### Reading text

START

# Mien Tiger at 1/16th scale



## fluke (Feb 27, 2001)

Howdy gents! I'm back at the bench and now I'm working 
on my Heng Long Tiger Tank modification. 

Here is the link I hope you like it!.....There are two Tiger Panzer pages so far.

http://troyenlow.weebly.com/panzer-tiger-in-116th-scale-radio-control-heng-long.html


Herr Fluke :tongue:


----------



## djnick66 (May 2, 2008)

Nice update. It's been a while since you posted about your Tiger. 

Since you are going into a lot of detail... I have a couple of comments. 

The engine deck screening goes outside of the grillwork, not inside. Aber makes a set of photo etch grills for the Tamiya kit, which would work here.

The tube on the left rear corner of the hull is for the spare antenna, and should be, IIRC on the right side not the left.

The machine gunner's blister is not removable. I think the "clamps" are are referring to are for the waterproof deep wading/amphibious cover for the machine gun. This detail was dropped during production.

The two binocular vision holes on the driver's armor were deleted during the early production version of the Tiger's production span. 

On a model this big you can hollow out the otherwise solid lumps next to the fuel filler caps, as they are catches for the hooks on the rear engine deck vents.


----------



## walsing (Aug 22, 2010)

Checked out the rest of your web site and you do nice work!


----------



## fluke (Feb 27, 2001)

*Thanks guys! 
*
*Thank you very much Walsing!*  :wave: Nice to meet you....I use to post a lot more on here but life has been very crazy for me in the past few years.

The tiger has sat for a while...and I am starting pretty much over from scratch.
Tho I am upgrading on some details tho I am not 100% concerned with others as it is after all it is an RC thing. I am thoroughly enjoying this project
and learning about this magnificent machine, its crewman and Tiger History in general.

I do plan on how ever thinning out ( where it can be seen ) all the mud flaps, especially the exhaust
covers and giving them a bent up look here and there.

I have seen a few images of Tigers in action that still had the drivers binoculars holes still in place so I am going with it as I like to be different :tongue::freak:

The Commanders hatch will be turned the proper direction and I am going to the single headlight BUT!!.....I am also going to model the tail lenses and light them up a greenish / bluish tint. 

I was going to move the Turret but I think the Heng Long turret is only like 2/16th of an inch back ...wow...if so that hardly seems like enough difference to be worth it.....I COULD BE WRONG about that??


----------



## djnick66 (May 2, 2008)

The single headlight is not a feature of the Tiger I early.

END

### Written task 1
List the usernames that appear as post authors in the forum thread about the 1/16th scale Tiger tank model, each one only once.
### Written task 2
Continue the forum thread about the 1/16th scale Tiger tank model, picking up right after its final sentence.

Data items
START

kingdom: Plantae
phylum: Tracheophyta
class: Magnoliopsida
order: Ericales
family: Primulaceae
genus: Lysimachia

END

### Exercise output 1
fluke, djnick66, walsing

### Exercise output 2
You will find photos of tanks with the binocular sight holes but they are specific to exact production dates, and correspond with other detail features. These details were not random. A good book on the Tiger is Jentz' Germany's Tiger Tanks DW to Tiger I: Design, Production and Modification which outlines when details were added or deleted during production. The book also has a number of 1/35 drawings of different production tanks so you can get the proper mix of details. This site is also indispensible http://tiger1.info/

I would not go to the trouble of moving the turret a fractional distance while, at the same time, building inaccuracies into the model (like adding a single headlight)

The rear tail light doesn't have a lens really. It is a glass tube mounted horizontally across the rear left mud flap hinge. The tube would look black when turned off. Supposely when lit it had a blue or violet tint but not green. There was an adjustable cover over the tube so the light shines down, so you really don't see too much. It is a night driving distance light. These guys offer one for the Tiger model http://www.welshdragonmodels.co.uk/...y-light-blue-for-tiger-1-116-scale-1540-p.asp


----------



## fluke (Feb 27, 2001)

COOL! Thanks. After I posted that last night I did read about the head lamp.

On the Rear light....was there ever two of them or just one?....plus easy enough for me to build my own.


----------



## djnick66 (May 2, 2008)

No there are not two convoy lamps. Only one on the left rear mud flap frame. It is hard to find info on the later type rear convoy light (the tube) as it seems no originals survived in working order, with the original bulbs intact, etc. 

The headlights on the Tiger I were interesting. For combat they are removable from the front upper hull corners, and a plug was inserted into the electrical socket/base. However, the design of the Tiger was not that great and one obvious problem was the sweep of the cannon barrel could easily knock the lamps off. One unit going to Tunisia made field modifications that moved the lamps down to the front sides of the driver's armor plate, so they were not sticking up any more. Later on, this was officially solved by moving the lamp to a center position. Plus using one lamp saved materials.


----------



## fluke (Feb 27, 2001)

Maybe it was a Heng Long design flaw ( to name but many LOL ) but my Tiger has two rear lamps....I will just smooth out the right one. 

This Monday or Tue I will have a few new images of the 
Drivers port window the the radio opp's ball mount. I have decided to not use 
the cover clamps on the Mg mount.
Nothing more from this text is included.